Text passage →
● ● ● ● ● ● ●

Driven by large-scale scientific, technological, and socioeconomic developments, virtually every domain of embedded (cyberphysical) systems is presently subject to the same megatrends of increasing levels of interconnection and cooperation.

In the automotive domain, future cars will be highly automated and will cooperate to optimize the overall performance (consider, e.g., traffic flow or platooning scenarios) and to prevent accidents (consider, e.g., warnings of obstacles on the road or assistance services aimed at increasing general awareness with respect to the driving behavior and intentions of other cars, or, an even more complex issue, the behavior of vulnerable road users in urban scenarios). This opens up diverse security attack vectors, and these attacks may well affect the safety of the overall system. In the railway domain, for instance, the European Train Control System (ETCS), part of the ERTMS (European Rail Transport Management System), provides high interoperability and standardized communication and control, replacing the large number of national train control systems. Any security vulnerability would be extremely critical to railway safety. Regarding the upcoming topic of air taxis and large drones, the next air traffic management systems will be highly autonomous and rely on safe, secure, and reliable communication links between air taxi vehicles and ground stations. Hence, any security issue at these links—the ground stations or the air vehicles—will cause serious safety issues across the entire avionics domain, affecting not only local air taxis or large drones, but also general aviation as well as large airliners in the vicinity of airports. In the manufacturing and process industry domain, highly automated and partially autonomous systems of all kinds are interconnected and exchange critical data. In this domain, cyberattacks may lead to safety-critical incidents with a high impact on people, the economy, and the environment. The dependency of our society on electric energy (smart grid) or other large-scale infrastructures (gas, water, and communications) leads to the same critical implications.

● ● ● ● ● ● ●

Provided entries →
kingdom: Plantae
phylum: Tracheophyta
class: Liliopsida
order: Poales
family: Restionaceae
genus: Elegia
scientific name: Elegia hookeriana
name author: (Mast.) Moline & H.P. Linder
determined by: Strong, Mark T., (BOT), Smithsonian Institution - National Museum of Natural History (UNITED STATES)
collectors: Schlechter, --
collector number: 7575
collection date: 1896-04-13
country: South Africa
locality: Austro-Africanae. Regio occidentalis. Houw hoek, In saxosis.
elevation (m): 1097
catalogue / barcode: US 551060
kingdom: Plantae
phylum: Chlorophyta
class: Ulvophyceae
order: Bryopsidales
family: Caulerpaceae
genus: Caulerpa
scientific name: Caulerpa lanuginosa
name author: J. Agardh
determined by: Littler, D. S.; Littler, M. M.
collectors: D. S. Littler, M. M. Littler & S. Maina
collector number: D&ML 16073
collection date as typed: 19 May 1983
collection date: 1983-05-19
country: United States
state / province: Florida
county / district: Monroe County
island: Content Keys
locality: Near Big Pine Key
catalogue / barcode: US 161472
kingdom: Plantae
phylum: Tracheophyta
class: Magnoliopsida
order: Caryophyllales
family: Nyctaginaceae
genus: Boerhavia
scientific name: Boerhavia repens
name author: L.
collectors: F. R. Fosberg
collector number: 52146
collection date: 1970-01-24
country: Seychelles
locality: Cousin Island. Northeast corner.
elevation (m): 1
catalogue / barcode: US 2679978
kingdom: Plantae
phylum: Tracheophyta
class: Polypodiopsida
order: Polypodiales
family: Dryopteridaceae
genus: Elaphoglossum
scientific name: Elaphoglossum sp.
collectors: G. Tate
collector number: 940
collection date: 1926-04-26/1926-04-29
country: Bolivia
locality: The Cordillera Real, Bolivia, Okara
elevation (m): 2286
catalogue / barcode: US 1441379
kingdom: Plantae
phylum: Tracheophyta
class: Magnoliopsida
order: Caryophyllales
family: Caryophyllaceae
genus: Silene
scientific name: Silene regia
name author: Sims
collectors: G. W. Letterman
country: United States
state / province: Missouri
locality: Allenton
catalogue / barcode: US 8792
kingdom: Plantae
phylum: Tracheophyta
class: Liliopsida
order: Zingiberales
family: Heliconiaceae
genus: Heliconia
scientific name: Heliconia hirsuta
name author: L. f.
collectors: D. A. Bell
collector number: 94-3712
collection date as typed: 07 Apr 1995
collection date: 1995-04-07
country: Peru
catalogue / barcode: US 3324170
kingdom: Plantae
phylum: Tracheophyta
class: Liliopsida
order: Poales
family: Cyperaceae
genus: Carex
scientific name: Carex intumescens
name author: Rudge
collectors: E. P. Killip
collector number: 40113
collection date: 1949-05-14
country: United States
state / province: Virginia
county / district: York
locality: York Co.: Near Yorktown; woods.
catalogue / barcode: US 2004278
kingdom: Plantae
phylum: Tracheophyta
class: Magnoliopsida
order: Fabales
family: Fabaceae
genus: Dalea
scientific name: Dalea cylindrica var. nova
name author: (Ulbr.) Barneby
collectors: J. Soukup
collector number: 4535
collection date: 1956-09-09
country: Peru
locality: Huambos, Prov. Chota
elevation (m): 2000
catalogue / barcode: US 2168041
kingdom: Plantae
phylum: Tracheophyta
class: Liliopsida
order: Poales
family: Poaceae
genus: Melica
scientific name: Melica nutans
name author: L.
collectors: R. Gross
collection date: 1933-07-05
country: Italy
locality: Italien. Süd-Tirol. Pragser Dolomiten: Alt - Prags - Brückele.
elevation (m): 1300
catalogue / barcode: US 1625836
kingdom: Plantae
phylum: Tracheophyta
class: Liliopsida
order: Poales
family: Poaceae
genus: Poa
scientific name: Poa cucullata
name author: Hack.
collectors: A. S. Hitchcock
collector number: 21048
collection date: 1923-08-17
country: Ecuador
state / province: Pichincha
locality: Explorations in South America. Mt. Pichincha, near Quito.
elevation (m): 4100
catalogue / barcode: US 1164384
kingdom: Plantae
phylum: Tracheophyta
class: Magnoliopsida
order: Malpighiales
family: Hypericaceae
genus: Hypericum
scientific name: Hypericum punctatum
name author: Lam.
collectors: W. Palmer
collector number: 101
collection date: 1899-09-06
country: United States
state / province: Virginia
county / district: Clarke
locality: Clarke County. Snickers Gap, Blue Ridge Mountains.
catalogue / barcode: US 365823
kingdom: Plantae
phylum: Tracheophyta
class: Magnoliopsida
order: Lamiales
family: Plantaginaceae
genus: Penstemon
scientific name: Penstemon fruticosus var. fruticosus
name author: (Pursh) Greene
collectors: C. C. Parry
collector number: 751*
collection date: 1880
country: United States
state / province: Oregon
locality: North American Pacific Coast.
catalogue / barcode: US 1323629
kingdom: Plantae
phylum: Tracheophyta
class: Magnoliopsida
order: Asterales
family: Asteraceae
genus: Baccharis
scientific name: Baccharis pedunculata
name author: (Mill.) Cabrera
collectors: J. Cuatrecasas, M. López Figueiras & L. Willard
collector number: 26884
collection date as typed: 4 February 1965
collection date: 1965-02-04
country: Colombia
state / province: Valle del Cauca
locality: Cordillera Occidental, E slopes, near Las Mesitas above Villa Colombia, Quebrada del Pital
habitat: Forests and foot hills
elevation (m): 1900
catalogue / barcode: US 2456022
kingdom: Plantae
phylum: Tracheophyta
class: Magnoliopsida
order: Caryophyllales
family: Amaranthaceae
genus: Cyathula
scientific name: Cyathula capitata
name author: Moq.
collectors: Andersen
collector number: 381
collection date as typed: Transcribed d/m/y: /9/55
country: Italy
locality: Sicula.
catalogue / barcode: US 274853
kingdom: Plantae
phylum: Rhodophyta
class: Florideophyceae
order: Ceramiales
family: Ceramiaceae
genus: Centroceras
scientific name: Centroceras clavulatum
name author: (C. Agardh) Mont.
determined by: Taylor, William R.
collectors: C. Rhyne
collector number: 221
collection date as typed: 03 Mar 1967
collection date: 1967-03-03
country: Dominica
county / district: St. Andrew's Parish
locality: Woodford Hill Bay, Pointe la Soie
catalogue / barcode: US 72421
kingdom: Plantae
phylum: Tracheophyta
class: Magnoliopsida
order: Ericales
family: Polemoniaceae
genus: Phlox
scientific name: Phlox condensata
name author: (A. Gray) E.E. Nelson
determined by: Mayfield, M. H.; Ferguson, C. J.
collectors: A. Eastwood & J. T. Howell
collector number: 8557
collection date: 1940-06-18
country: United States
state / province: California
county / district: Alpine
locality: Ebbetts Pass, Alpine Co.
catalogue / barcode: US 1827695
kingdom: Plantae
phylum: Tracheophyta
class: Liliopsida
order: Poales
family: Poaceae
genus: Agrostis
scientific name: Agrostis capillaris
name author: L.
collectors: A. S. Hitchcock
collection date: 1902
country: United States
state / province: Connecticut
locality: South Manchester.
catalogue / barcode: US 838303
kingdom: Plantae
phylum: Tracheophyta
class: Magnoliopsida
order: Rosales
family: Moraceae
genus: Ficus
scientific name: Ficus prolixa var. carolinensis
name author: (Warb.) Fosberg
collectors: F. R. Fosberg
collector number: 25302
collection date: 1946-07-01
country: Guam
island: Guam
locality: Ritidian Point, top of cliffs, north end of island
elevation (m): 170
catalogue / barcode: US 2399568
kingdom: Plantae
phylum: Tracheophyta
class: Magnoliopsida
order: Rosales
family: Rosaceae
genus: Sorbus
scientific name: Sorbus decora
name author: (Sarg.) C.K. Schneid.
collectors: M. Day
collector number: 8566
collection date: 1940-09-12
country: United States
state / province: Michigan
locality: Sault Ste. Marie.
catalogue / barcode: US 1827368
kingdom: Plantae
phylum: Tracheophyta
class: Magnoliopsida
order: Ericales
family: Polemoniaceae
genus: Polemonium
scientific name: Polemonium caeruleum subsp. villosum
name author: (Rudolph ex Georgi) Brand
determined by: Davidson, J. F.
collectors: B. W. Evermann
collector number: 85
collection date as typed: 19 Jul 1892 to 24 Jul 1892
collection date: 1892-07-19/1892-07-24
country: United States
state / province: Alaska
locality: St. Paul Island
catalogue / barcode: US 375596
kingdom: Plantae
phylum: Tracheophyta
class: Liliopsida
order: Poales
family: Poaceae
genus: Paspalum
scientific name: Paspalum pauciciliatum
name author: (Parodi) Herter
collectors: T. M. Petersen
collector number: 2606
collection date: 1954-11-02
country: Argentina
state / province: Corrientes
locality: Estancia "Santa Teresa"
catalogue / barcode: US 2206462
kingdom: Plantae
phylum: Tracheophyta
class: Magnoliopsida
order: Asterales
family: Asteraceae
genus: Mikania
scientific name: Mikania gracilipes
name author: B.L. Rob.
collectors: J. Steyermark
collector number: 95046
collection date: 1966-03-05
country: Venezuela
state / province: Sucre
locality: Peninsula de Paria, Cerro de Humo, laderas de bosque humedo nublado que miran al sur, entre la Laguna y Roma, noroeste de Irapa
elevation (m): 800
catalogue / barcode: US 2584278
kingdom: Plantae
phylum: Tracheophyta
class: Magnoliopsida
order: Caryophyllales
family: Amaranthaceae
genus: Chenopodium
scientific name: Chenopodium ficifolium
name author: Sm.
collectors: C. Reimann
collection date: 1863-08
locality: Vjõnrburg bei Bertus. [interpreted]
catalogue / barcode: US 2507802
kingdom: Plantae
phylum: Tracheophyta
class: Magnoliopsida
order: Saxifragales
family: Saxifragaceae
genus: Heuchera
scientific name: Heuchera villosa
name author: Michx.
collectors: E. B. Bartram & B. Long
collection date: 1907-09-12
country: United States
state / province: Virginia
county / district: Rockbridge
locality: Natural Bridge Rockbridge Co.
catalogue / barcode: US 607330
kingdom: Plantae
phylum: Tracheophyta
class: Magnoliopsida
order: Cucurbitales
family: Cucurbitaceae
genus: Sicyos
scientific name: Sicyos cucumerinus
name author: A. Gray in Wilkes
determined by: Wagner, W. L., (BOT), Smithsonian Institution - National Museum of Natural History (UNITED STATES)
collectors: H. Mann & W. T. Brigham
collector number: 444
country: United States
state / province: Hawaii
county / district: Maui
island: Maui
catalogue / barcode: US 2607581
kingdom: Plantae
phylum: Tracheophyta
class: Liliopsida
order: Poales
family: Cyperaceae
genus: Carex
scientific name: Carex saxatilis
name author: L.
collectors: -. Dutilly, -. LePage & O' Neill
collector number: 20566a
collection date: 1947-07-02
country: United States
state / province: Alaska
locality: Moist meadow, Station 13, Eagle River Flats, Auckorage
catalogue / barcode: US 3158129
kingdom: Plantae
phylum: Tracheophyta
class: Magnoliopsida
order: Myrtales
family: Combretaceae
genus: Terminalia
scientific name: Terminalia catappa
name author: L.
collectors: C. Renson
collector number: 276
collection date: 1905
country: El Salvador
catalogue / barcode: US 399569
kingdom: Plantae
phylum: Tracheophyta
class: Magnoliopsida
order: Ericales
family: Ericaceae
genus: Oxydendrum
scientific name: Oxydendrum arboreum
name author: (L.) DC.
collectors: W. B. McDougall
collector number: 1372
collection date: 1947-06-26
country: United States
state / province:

● ● ● ● ● ● ●

Instructions →
(1) The passage on interconnected embedded systems ends by naming large-scale infrastructures on which society depends. List each one.
(2) From the entries, copy out the lines beginning with the one containing "scientific name: Penstemon" and ending with the one containing "collection date: 1967-03-03".

Answers by task →
(1)
- Electric energy (smart grid)
- Gas
- Water
- Communications

(2)
scientific name: Penstemon fruticosus var. fruticosus
name author: (Pursh) Greene
collectors: C. C. Parry
collector number: 751*
collection date: 1880
country: United States
state / province: Oregon
locality: North American Pacific Coast.
catalogue / barcode: US 1323629
kingdom: Plantae
phylum: Tracheophyta
class: Magnoliopsida
order: Asterales
family: Asteraceae
genus: Baccharis
scientific name: Baccharis pedunculata
name author: (Mill.) Cabrera
collectors: J. Cuatrecasas, M. López Figueiras & L. Willard
collector number: 26884
collection date as typed: 4 February 1965
collection date: 1965-02-04
country: Colombia
state / province: Valle del Cauca
locality: Cordillera Occidental, E slopes, near Las Mesitas above Villa Colombia, Quebrada del Pital
habitat: Forests and foot hills
elevation (m): 1900
catalogue / barcode: US 2456022
kingdom: Plantae
phylum: Tracheophyta
class: Magnoliopsida
order: Caryophyllales
family: Amaranthaceae
genus: Cyathula
scientific name: Cyathula capitata
name author: Moq.
collectors: Andersen
collector number: 381
collection date as typed: Transcribed d/m/y: /9/55
country: Italy
locality: Sicula.
catalogue / barcode: US 274853
kingdom: Plantae
phylum: Rhodophyta
class: Florideophyceae
order: Ceramiales
family: Ceramiaceae
genus: Centroceras
scientific name: Centroceras clavulatum
name author: (C. Agardh) Mont.
determined by: Taylor, William R.
collectors: C. Rhyne
collector number: 221
collection date as typed: 03 Mar 1967
collection date: 1967-03-03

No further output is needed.